Depuis peu, Emilia a changé. Elle affirme avoir retrouvé Simon, par hasard, dans un bar. Elle l'a reconnu à sa voix, qui n'a pas changé. Lui non plus n'a pas changé d'ailleurs, les 25 années passées semblent ne jamais avoir existé pour lui.

Alors, je vais être très franche : je n'ai absolument rien compris à ce livre !

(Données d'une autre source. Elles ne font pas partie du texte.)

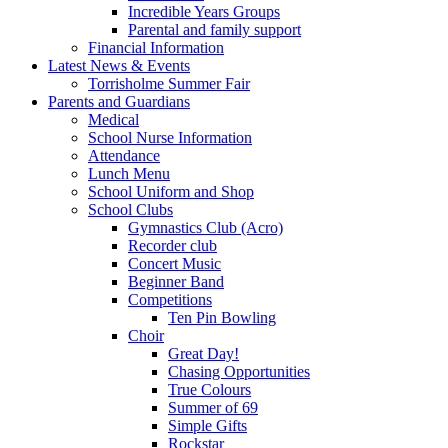
Incredible Years Groups
Parental and family support
Financial Information
Latest News & Events
Torrisholme Summer Fair
Parents and Guardians
Medical
School Nurse Information
Attendance
Lunch Menu
School Uniform and Shop
School Clubs
Gymnastics Club (Acro)
Recorder club
Concert Music
Beginner Band
Competitions
Ten Pin Bowling
Choir
Great Day!
Chasing Opportunities
True Colours
Summer of 69
Simple Gifts
Rockstar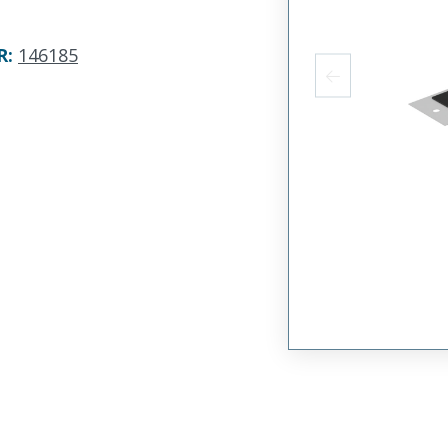
R
:
146185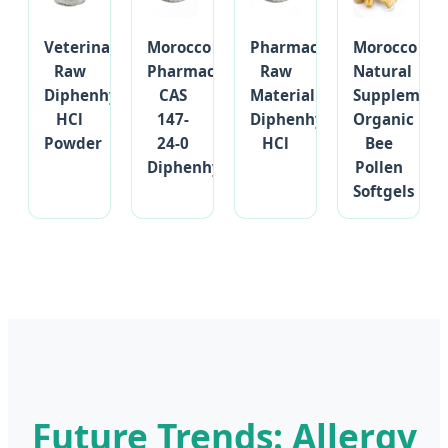
Veterinary
Morocco
Pharmaceutical
Morocco
Raw
Pharmaceutical
Raw
Natural
Diphenhydramine
CAS
Material
Supplement
HCl
147-
Diphenhydramine
Organic
Powder
24-0
HCl
Bee
Diphenhydramine
Pollen
Softgels
Future Trends: Allergy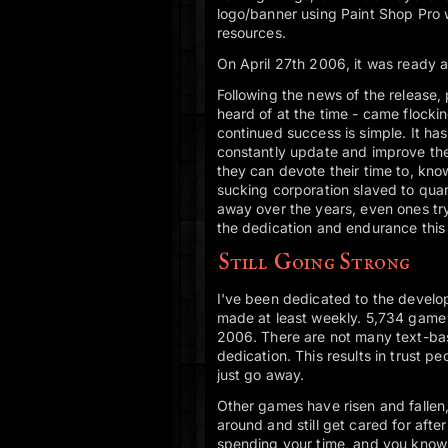
logo/banner using Paint Shop Pro 
resources.
On April 27th 2006, it was ready a
Following the news of the release
heard of at the time - came flocki
continued success is simple. It has
constantly update and improve the 
they can devote their time to, kno
sucking corporation slaved to quar
away over the years, even ones tr
the dedication and endurance this
Still Going Strong
I've been dedicated to the develo
made at least weekly. 5,734 game
2006. There are not many text-ba
dedication. This results in trust pe
just go away.
Other games have risen and fallen
around and still get cared for afte
spending your time, and you know t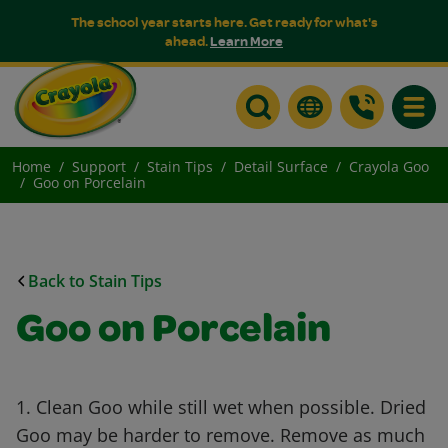
The school year starts here. Get ready for what's
ahead.
Learn More
Toggle
Home
Support
Stain Tips
Detail Surface
Crayola Goo
Goo on Porcelain
Back to Stain Tips
Goo on Porcelain
1. Clean Goo while still wet when possible. Dried
Goo may be harder to remove. Remove as much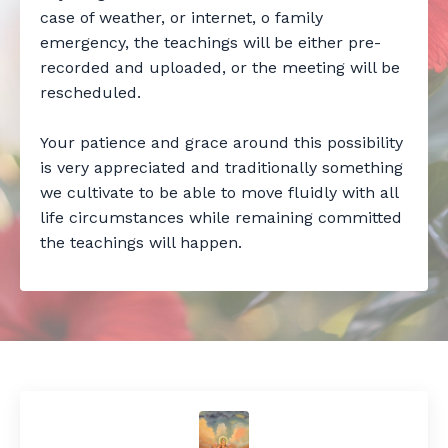
case of weather, or internet, o family
emergency, the teachings will be either pre-
recorded and uploaded, or the meeting will be
rescheduled.
Your patience and grace around this possibility
is very appreciated and traditionally something
we cultivate to be able to move fluidly with all
life circumstances while remaining committed
the teachings will happen.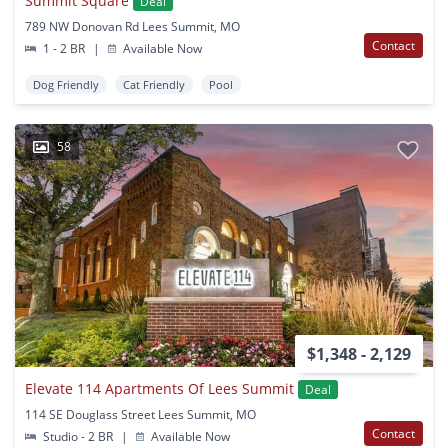
Summit Square
Deal
789 NW Donovan Rd Lees Summit, MO
Contact
1 - 2 BR
|
Available Now
Dog Friendly
Cat Friendly
Pool
58
$1,348 - 2,129
Elevate 114 Apartments Of Lees Summit
Deal
114 SE Douglass Street Lees Summit, MO
Contact
Studio - 2 BR
|
Available Now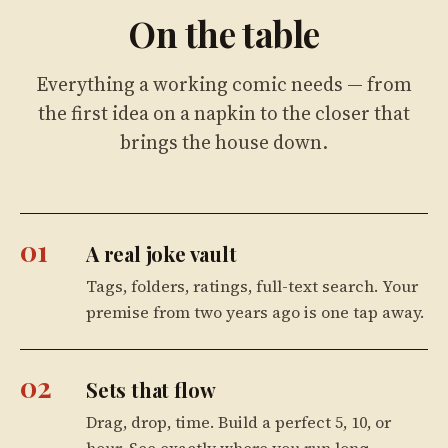
On the table
Everything a working comic needs — from
the first idea on a napkin to the closer that
brings the house down.
01
A real joke vault
Tags, folders, ratings, full-text search. Your
premise from two years ago is one tap away.
02
Sets that flow
Drag, drop, time. Build a perfect 5, 10, or
hour. See exactly where you run long.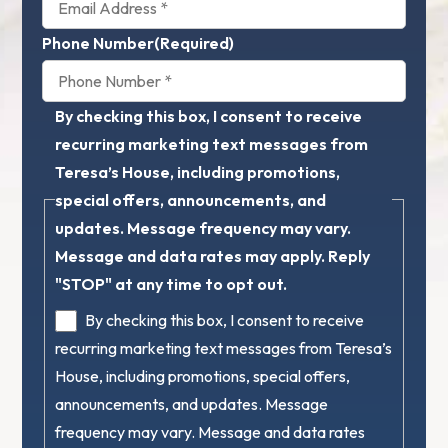
Phone Number
(Required)
By checking this box, I consent to receive
recurring marketing text messages from
Teresa’s House, including promotions,
special offers, announcements, and
updates. Message frequency may vary.
Message and data rates may apply. Reply
"STOP" at any time to opt out.
By checking this box, I consent to receive
recurring marketing text messages from Teresa’s
House, including promotions, special offers,
announcements, and updates. Message
frequency may vary. Message and data rates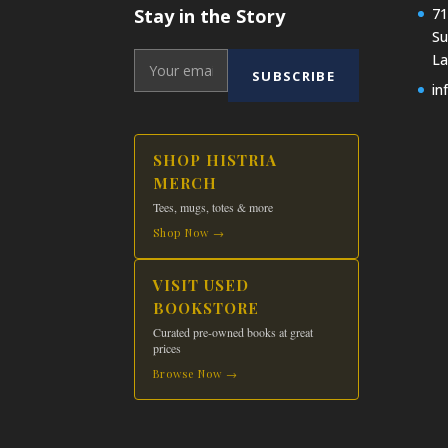
Stay in the Story
71
Su
La
SUBSCRIBE
in
SHOP HISTRIA
MERCH
Tees, mugs, totes & more
Shop Now →
VISIT USED
BOOKSTORE
Curated pre-owned books at great
prices
Browse Now →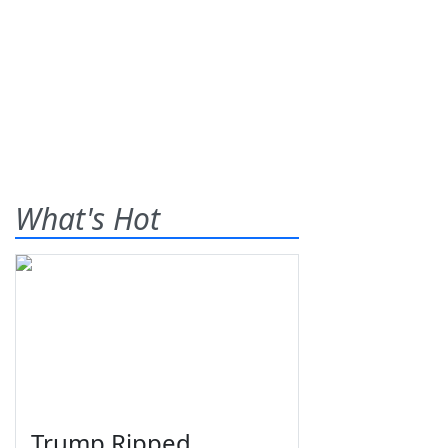
What's Hot
Trump Ripped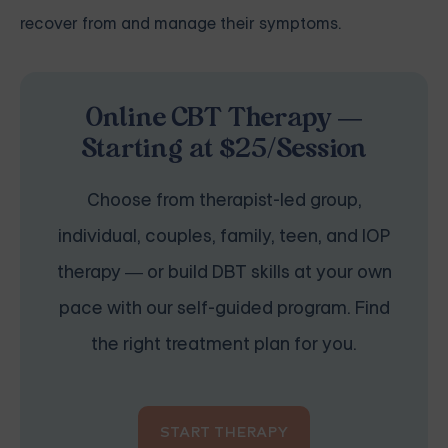
recover from and manage their symptoms.
Online CBT Therapy —
Starting at $25/Session
Choose from therapist-led group,
individual, couples, family, teen, and IOP
therapy — or build DBT skills at your own
pace with our self-guided program. Find
the right treatment plan for you.
START THERAPY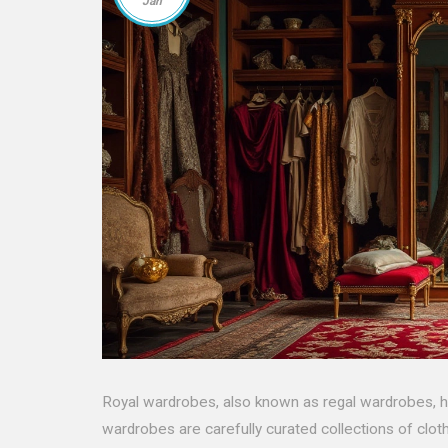
Jan
Royal wardrobes, also known as regal wardrobes, ha
wardrobes are carefully curated collections of cloth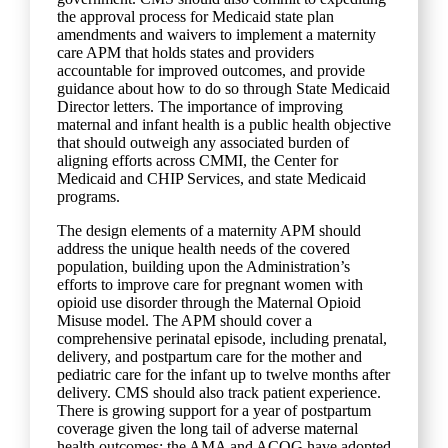
the approval process for Medicaid state plan
amendments and waivers to implement a maternity
care APM that holds states and providers
accountable for improved outcomes, and provide
guidance about how to do so through State Medicaid
Director letters. The importance of improving
maternal and infant health is a public health objective
that should outweigh any associated burden of
aligning efforts across CMMI, the Center for
Medicaid and CHIP Services, and state Medicaid
programs.
The design elements of a maternity APM should
address the unique health needs of the covered
population, building upon the Administration’s
efforts to improve care for pregnant women with
opioid use disorder through the Maternal Opioid
Misuse model. The APM should cover a
comprehensive perinatal episode, including prenatal,
delivery, and postpartum care for the mother and
pediatric care for the infant up to twelve months after
delivery. CMS should also track patient experience.
There is growing support for a year of postpartum
coverage given the long tail of adverse maternal
health outcomes; the AMA and ACOG have adopted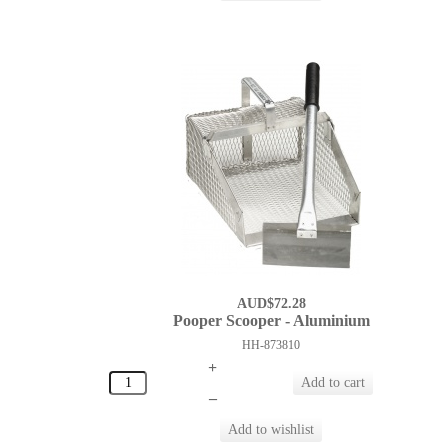
AUD$72.28
Pooper Scooper - Aluminium
HH-873810
+
–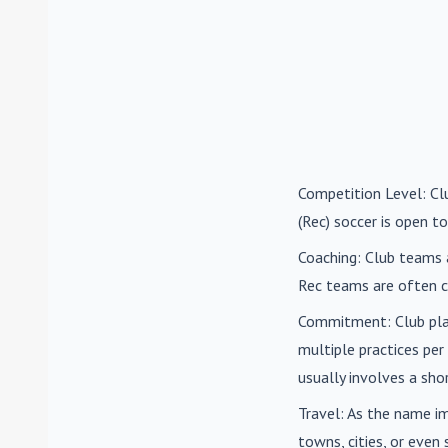
Competition Level
: C
(Rec) soccer is open to
Coaching
: Club teams 
Rec teams are often c
Commitment
: Club pl
multiple practices pe
usually involves a sh
Travel
: As the name i
towns, cities, or eve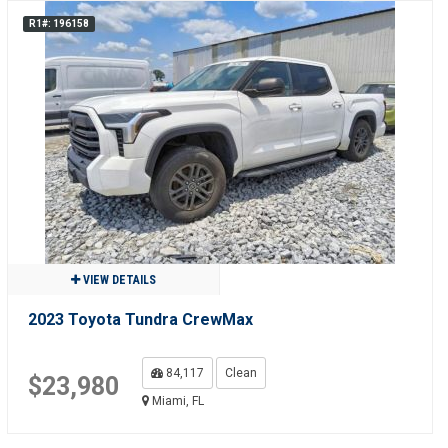
R1#: 196158
VIEW DETAILS
2023 Toyota Tundra CrewMax
84,117
Clean
$23,980
Miami, FL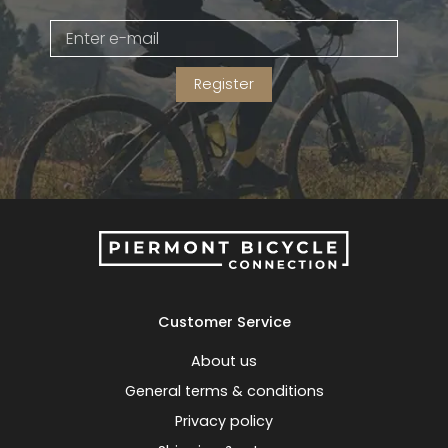
Gruppo
42% Off
Register
Headset
45% Off
Frame Parts
50% Off
55% Off
Customer Service
About us
General terms & conditions
Privacy policy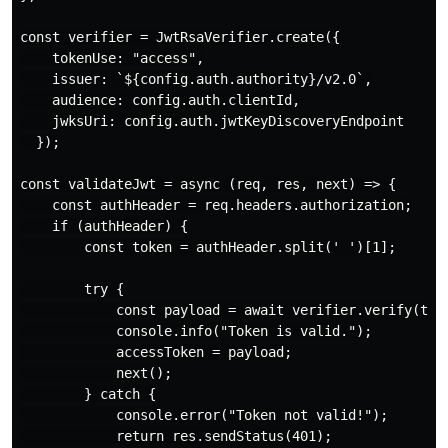
const verifier = JwtRsaVerifier.create({

    tokenUse: "access",

    issuer: `${config.auth.authority}/v2.0`,

    audience: config.auth.clientId,

    jwksUri: config.auth.jwtKeyDiscoveryEndpoint

  });

const validateJwt = async (req, res, next) => {

    const authHeader = req.headers.authorization;

    if (authHeader) {

        const token = authHeader.split(' ')[1];

        try {

            const payload = await verifier.verify(toke
            console.info("Token is valid.");

            accessToken = payload;

            next();

        } catch {

            console.error("Token not valid!");

            return res.sendStatus(401);
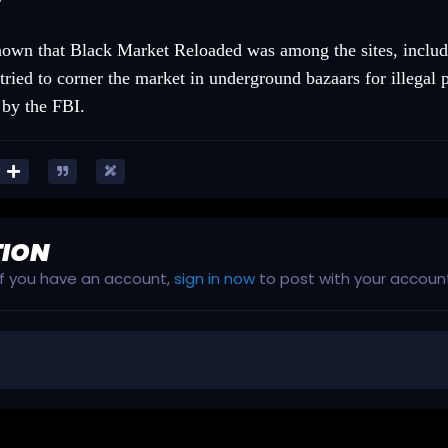
known that Black Market Reloaded was among the sites, includ
tried to corner the market in underground bazaars for illegal
 by the FBI.
TION
 If you have an account,
sign in now
to post with your accoun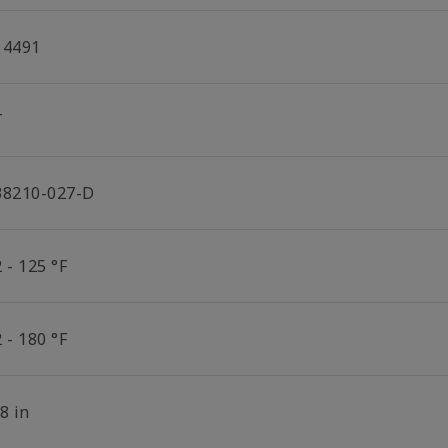
14491
T
38210-027-D
 - 125 °F
 - 180 °F
8 in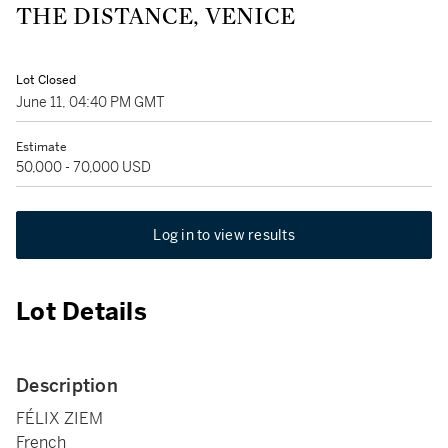
THE DISTANCE, VENICE
Lot Closed
June 11, 04:40 PM GMT
Estimate
50,000 - 70,000 USD
Log in to view results
Lot Details
Description
FÉLIX ZIEM
French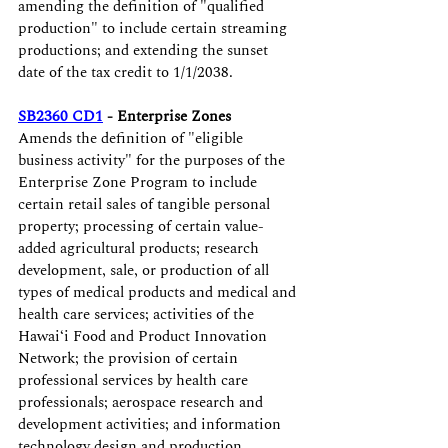
amending the definition of "qualified 
production" to include certain streaming 
productions; and extending the sunset 
date of the tax credit to 1/1/2038. 
SB2360 CD1
 - Enterprise Zones
Amends the definition of "eligible 
business activity" for the purposes of the 
Enterprise Zone Program to include 
certain retail sales of tangible personal 
property; processing of certain value-
added agricultural products; research 
development, sale, or production of all 
types of medical products and medical and 
health care services; activities of the 
Hawaiʻi Food and Product Innovation 
Network; the provision of certain 
professional services by health care 
professionals; aerospace research and 
development activities; and information 
technology design and production 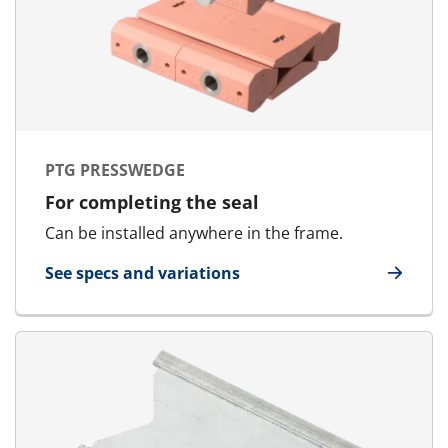
PTG PRESSWEDGE
For completing the seal
Can be installed anywhere in the frame.
See specs and variations
for PTG Presswedge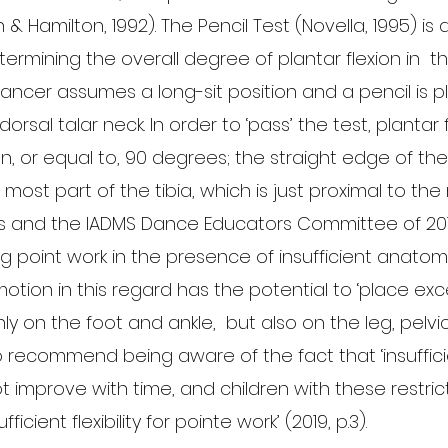
n & Hamilton, 1992). The Pencil Test (Novella, 1995) is
rmining the overall degree of plantar flexion in  th
ancer assumes a long-sit position and a pencil is 
dorsal talar neck. In order to ‘pass’ the test, plantar 
n, or equal to, 90 degrees; the straight edge of the
 most part of the tibia, which is just proximal to the 
s and the IADMS Dance Educators Committee of 20
 point work in the presence of insufficient anatomica
otion in this regard has the potential to ‘place exc
ly on the foot and ankle,  but also on the leg, pelvic
so recommend being aware of the fact that ‘insuffic
 improve with time, and children with these restric
icient flexibility for pointe work’ (2019, p.3).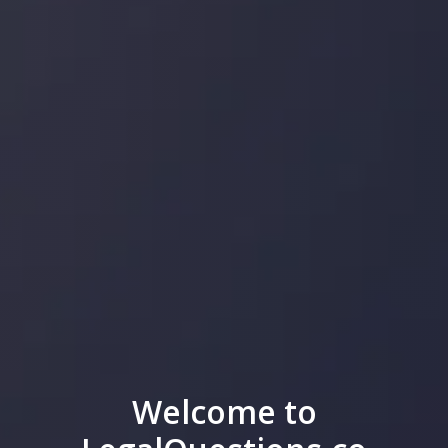
Welcome to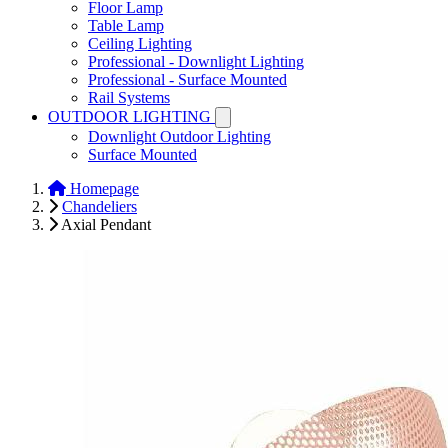
Floor Lamp
Table Lamp
Ceiling Lighting
Professional - Downlight Lighting
Professional - Surface Mounted
Rail Systems
OUTDOOR LIGHTING
Downlight Outdoor Lighting
Surface Mounted
Homepage
Chandeliers
Axial Pendant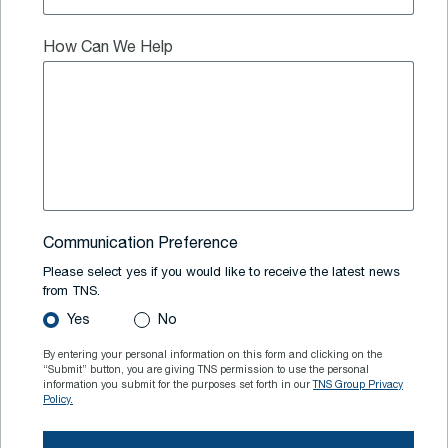
How Can We Help
Communication Preference
Please select yes if you would like to receive the latest news
from TNS.
Yes
No
By entering your personal information on this form and clicking on the
“Submit” button, you are giving TNS permission to use the personal
information you submit for the purposes set forth in our
TNS Group Privacy
Policy.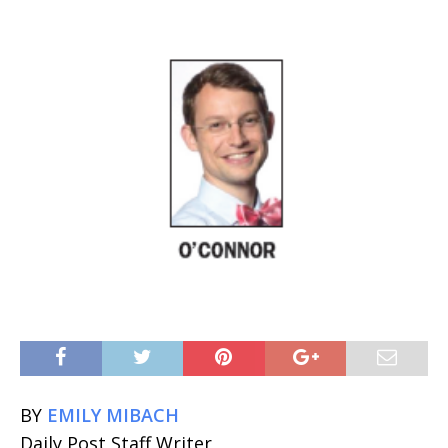
BY
EMILY MIBACH
Daily Post Staff Writer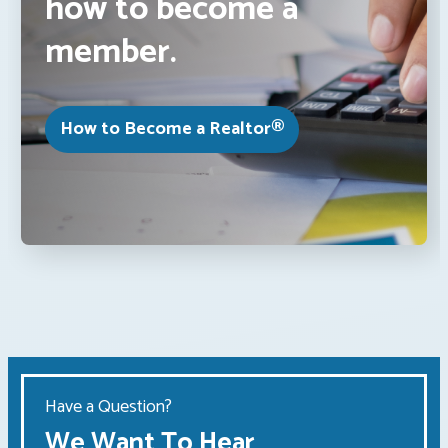
how to become a
member.
How to Become a Realtor®
Have a Question?
We Want To Hear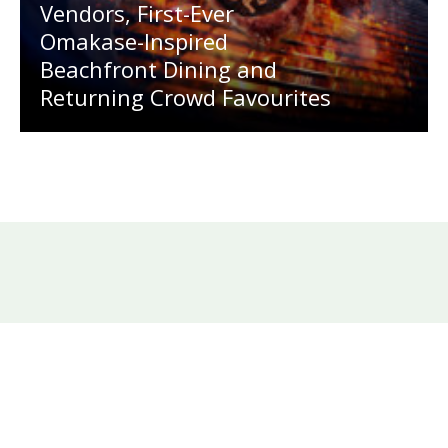
Vendors, First-Ever
Omakase-Inspired
Beachfront Dining and
Returning Crowd Favourites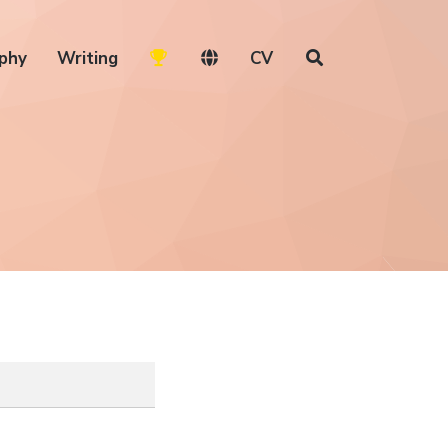
phy
Writing
CV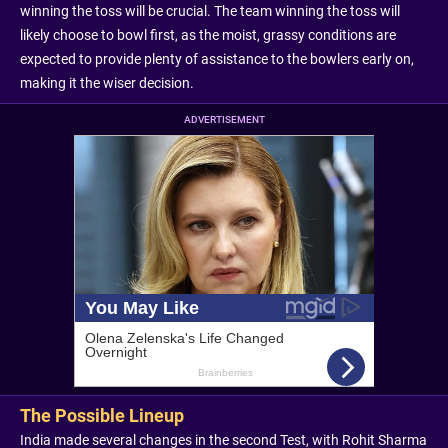
winning the toss will be crucial. The team winning the toss will
likely choose to bowl first, as the moist, grassy conditions are
expected to provide plenty of assistance to the bowlers early on,
making it the wiser decision.
ADVERTISEMENT
The Possible Lineup
India made several changes in the second Test, with Rohit Sharma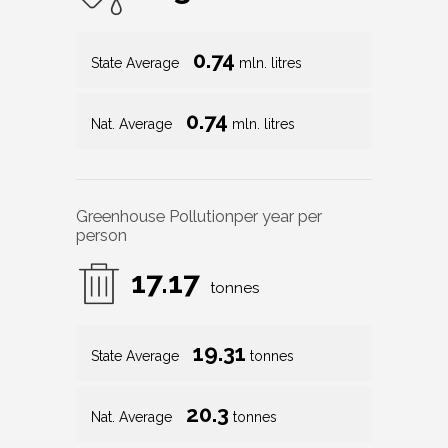
0.74
State Average
mln. litres
0.74
Nat. Average
mln. litres
Greenhouse Pollution
per year per
person
17.17
tonnes
19.31
State Average
tonnes
20.3
Nat. Average
tonnes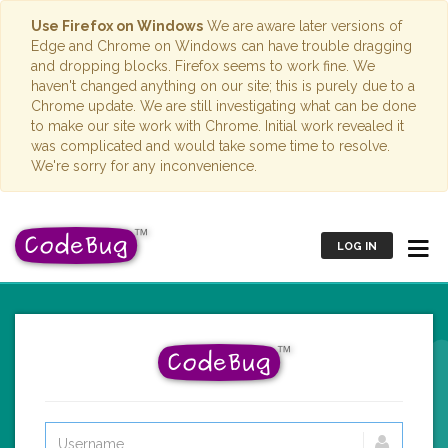
Use Firefox on Windows
We are aware later versions of
Edge and Chrome on Windows can have trouble dragging
and dropping blocks. Firefox seems to work fine. We
haven't changed anything on our site; this is purely due to a
Chrome update. We are still investigating what can be done
to make our site work with Chrome. Initial work revealed it
was complicated and would take some time to resolve.
We're sorry for any inconvenience.
LOG IN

L'auteur évoque la rencontre d'Emilia et de l'écrivain dans le café, les gens qui passent et qu'il voit par la fenêtre, le passé d'Emilia, tel qu'elle le raconte, c'est-à-dire de façon non chronologique et souvent contradictoire, des digressions analogiques et sans doute philosophiques entre l'existence d'Emilia et de Simon et les cartes qu'ils dessinaient dans leur jeunesse ou le rôle de l'écriture. le côté fantastique de l'histoire, avec ce Simon à l'abri du temps, m'a beaucoup dérangé, les délires de la presse people de la maitresse du Dr Dupuy m'ont ennuyés, je n'ai pas réussi à remettre dans le bon espace-temps l'histoire d'Emilia, entre son enfance, sa jeunesse, sa quête, sa mère, etc… Bref, intellectuellement, je suis allée au bout de ce livre, mais tourner la dernière page n'a pas mis un terme à ma perplexité quant au but de l'auteur ou l'intérêt de l'ouvrage ! Dommage !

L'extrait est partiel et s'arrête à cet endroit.